# Integrating Wireless Into Home Media Network



## gregsdouglas (Feb 20, 2013)

Wondering if I can get around having to open up drywall to run cabling.... 

I want to be able to stream HD content from a NAS to my AVR. It seems to me, the biggest bandwidth requirement would be between the receiver and the NAS and if I was prepared to take a little more time uploading content from my laptop to the NAS over an 802.11n connection directly to a wireless dongle on the NAS, once the media was loaded, streaming via a CAT6 cable would be just fine. Looking at media streamers like AppleTV and whatnot, but I don't think the hardware selection there would affect what I'm trying to achieve for connectivity.

Any down side to this other than the longer upload time over wireless when loading content onto the NAS? onder:

Basically it would be:

Laptop/Digital Camera < -wireless link- > NAS Server <--> Media Streamer Box <--> AVR -> A/V Equipment/iPhone/iPad/etc.
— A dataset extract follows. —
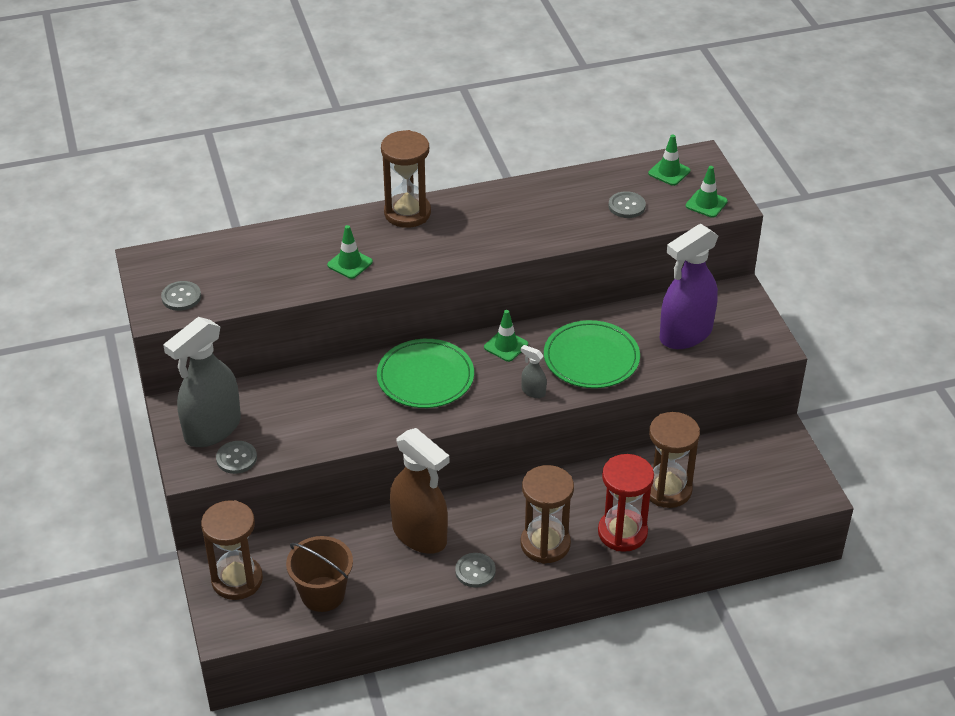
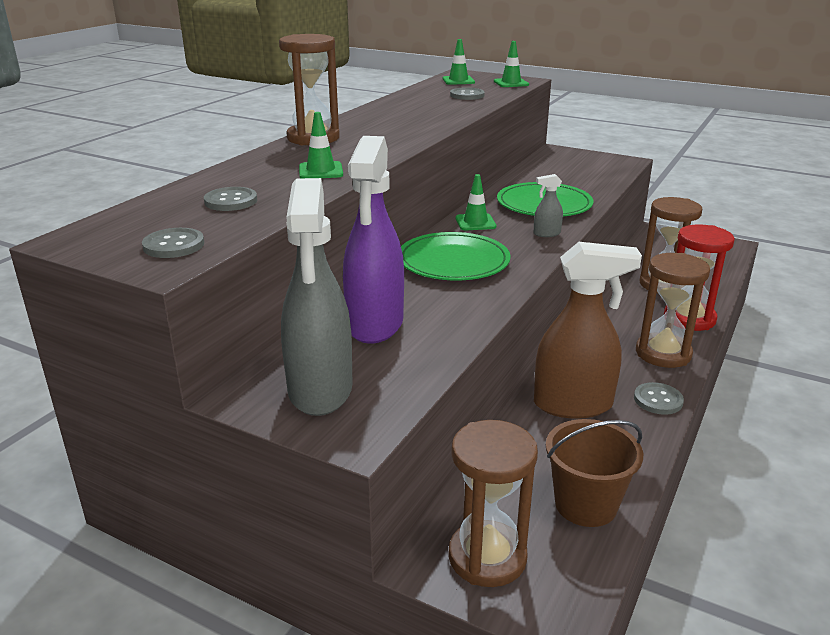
camera: 45 degrees left, 15 degrees down
(236, 458) = (392, 397): grey button -> grey button (231, 201)
(685, 334) = (571, 175): purple spray bottle -> purple spray bottle (375, 324)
This all came about when I got my wife a 16GB iPad for Christmas and she now wants access to a bunch of photos and mp3 files within the confines of the Apple product's limited memory. The cloud services would make everything accessible over the internet without having to store it all locally. I just figured I'd like to integrate it with the AV system while I'm at it. May as well wring out the most value I can from the equipment I'll need anyway.....


----------



## robbo266317 (Sep 22, 2008)

I cannot see any reason why that would not work. 
The only downside is the speed of uploading to the NAS, As you have already pointed out.


----------